Not only was Quinn a first-round draft pick, the Browns traded back into the first-round of the 2007 NFL draft by surrendering their 2007 second-round and 2008 first-round picks to the Dallas Cowboys.
Quinn struggled to beat out the likes of Charlie Frye and Derek Anderson and never materialized into the "home-town" hero many fans believed he would be.
After being traded to the Denver Broncos for a late-round pick and Peyton Hillis, Quinn failed to compete for the starting quarterback position there and was eventually the backup to embattled quarterback Tim Tebow.
Many experts claim Tim Tebow is not a starting NFL-caliber QB.
What does that say for Quinn?
1. Mike Junkin
Mike Junkin was selected No. 5 overall in the 1987 NFL draft by the Cleveland Browns.
Nicknamed "A Mad Dog in a Meat Factory," Junkin never could impose his will in the NFL like he did in college. His competition in college was simply inferior to the NFL-caliber players he faced every Sunday.
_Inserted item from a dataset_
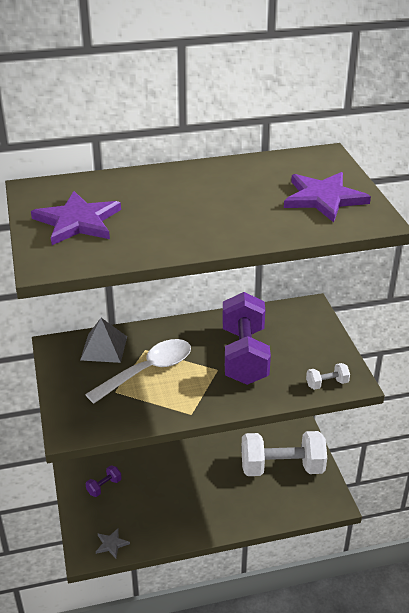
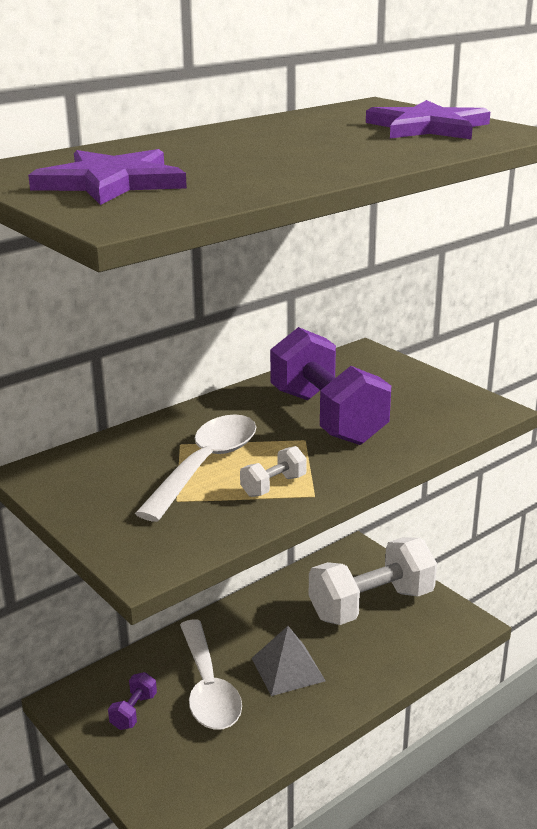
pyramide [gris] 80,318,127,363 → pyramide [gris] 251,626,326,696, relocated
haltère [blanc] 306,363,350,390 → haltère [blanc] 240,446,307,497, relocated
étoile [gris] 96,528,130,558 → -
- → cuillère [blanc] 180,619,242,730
There is a reason no Duke University football player has been selected in the first round since the Browns chose Junkin in the 1987 draft.
Junkin spent a mere two seasons playing for the Cleveland Browns. During that span he started a measly seven ball games. His third and final season was spent playing for the Kansas City Chiefs, where he also failed to succeed and decided to call it quits.